16. The method according to claim 14 or 15, comprising:

and the network equipment sends configuration information to the terminal equipment, wherein the configuration information is used for configuring the sending resource of the first information.

17. The method according to any of the claims 14-16, wherein said first information is a first scheduling request, SR.

18. The method according to any of claims 14-16, wherein the first information is a first buffer status report BSR;

19. The method according to claim 16 or 17, wherein the configuration information is SR configuration information.
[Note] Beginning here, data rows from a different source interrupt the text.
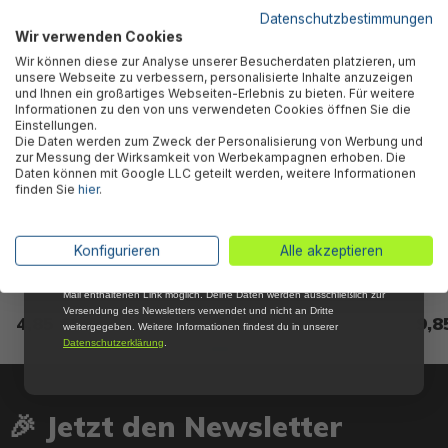
5 % RABATT
FÜR DICH
Datenschutzbestimmungen
Wir verwenden Cookies
Abonniere jetzt unseren kostenlosen
Wir können diese zur Analyse unserer Besucherdaten platzieren, um
Newsletter, verpasse keine Neuigkeiten und
unsere Webseite zu verbessern, personalisierte Inhalte anzuzeigen
Aktionen mehr und sichere Dir 5 %
und Ihnen ein großartiges Webseiten-Erlebnis zu bieten. Für weitere
Willkommensrabatt auf nicht reduzierte Ware
Informationen zu den von uns verwendeten Cookies öffnen Sie die
bei Deiner ersten Bestellung !*
Einstellungen.
Die Daten werden zum Zweck der Personalisierung von Werbung und
Email
zur Messung der Wirksamkeit von Werbekampagnen erhoben. Die
Daten können mit Google LLC geteilt werden, weitere Informationen
finden Sie
hier
.
Anmelden
Bestway® Ersatzteil
Bestway® Ersatzteil Obere
Bestw
Filtersieb-Dichtung
Dichtung für ausgewählte
Vorfi
*Mit der Anmeldung zum Newsletter stimmst du zu, regelmäßig per E-
Konfigurieren
Alle akzeptieren
Flowclear™ Sandfilteranlagen
Flowclear™ Sandfilteranlagen
ausg
Mail über aktuelle Angebote, Aktionen und Produktneuheiten
(ausgenommen 2.006 / 3.028
Sandf
informiert zu werden. Die Abmeldung ist jederzeit über den in jeder E-
Mail enthaltenen Link möglich. Deine Daten werden ausschließlich zur
l/h)
2024
Versendung des Newsletters verwendet und nicht an Dritte
4,85 €*
5,85 €*
9,8
weitergegeben. Weitere Informationen findest du in unserer
Datenschutzerklärung
.
🎉 Jetzt den Newsletter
20. A method according to any of claims 14-19, wherein the configuration authorization is a first type of configuration authorization and/or a second type of configuration authorization; wherein the first type configuration authorization provides a side link configuration authorization for the network device through Radio Resource Control (RRC) signaling; the second type configuration authorization defines a period of side link configuration authorization for the network device through a Radio Resource Control (RRC) signaling, and activates the side link configuration authorization through a Physical Downlink Control Channel (PDCCH) or Downlink Control Information (DCI).

21. A method of communication, comprising:

the network equipment receives second information from the terminal equipment, wherein the second information is used for requesting a second retransmission resource of the first link for the data which fails to be transmitted on the dynamic authorized resource of the first link;

the network equipment allocates a second retransmission resource for the terminal equipment according to the second information, wherein the second retransmission resource is used for the terminal equipment to retransmit data failed in transmission on the dynamic authorization resource of the first link;

22. A method of communication, comprising:

the network equipment receives second information from the terminal equipment, wherein the second information is indication information of data failure sent by the terminal equipment on the dynamic authorized resource of the first link;

23. The method of claim 21 or 22, comprising:

24. The method according to any of the claims 21-23, wherein said second information is a second scheduling request, SR.

25. The method according to any of claims 21-23, wherein the second information is a second buffer status report BSR;

26. The method according to claim 23 or 24, wherein the configuration information is SR configuration information.

27. A communications apparatus, comprising: at least one processor and power supply circuitry for supplying power to the processor, the program instructions involved being executable in the at least one processor to cause the communication apparatus to carry out the functions of the terminal device or the network device according to any of the methods of claims 1-26.

28. A computer storage medium, wherein the computer readable storage medium has stored therein related program instructions, which when executed, implement the functions of the terminal device or the network device according to any one of claims 1-26.

29. A computer program product comprising program instructions involved, which when executed, implement the functionality of the terminal device or the network device in the method according to any of claims 1-26.

30. A communication system, comprising one or more of: communication apparatus according to claim 27, or a computer storage medium according to claim 28, or a computer program product according to claim 29.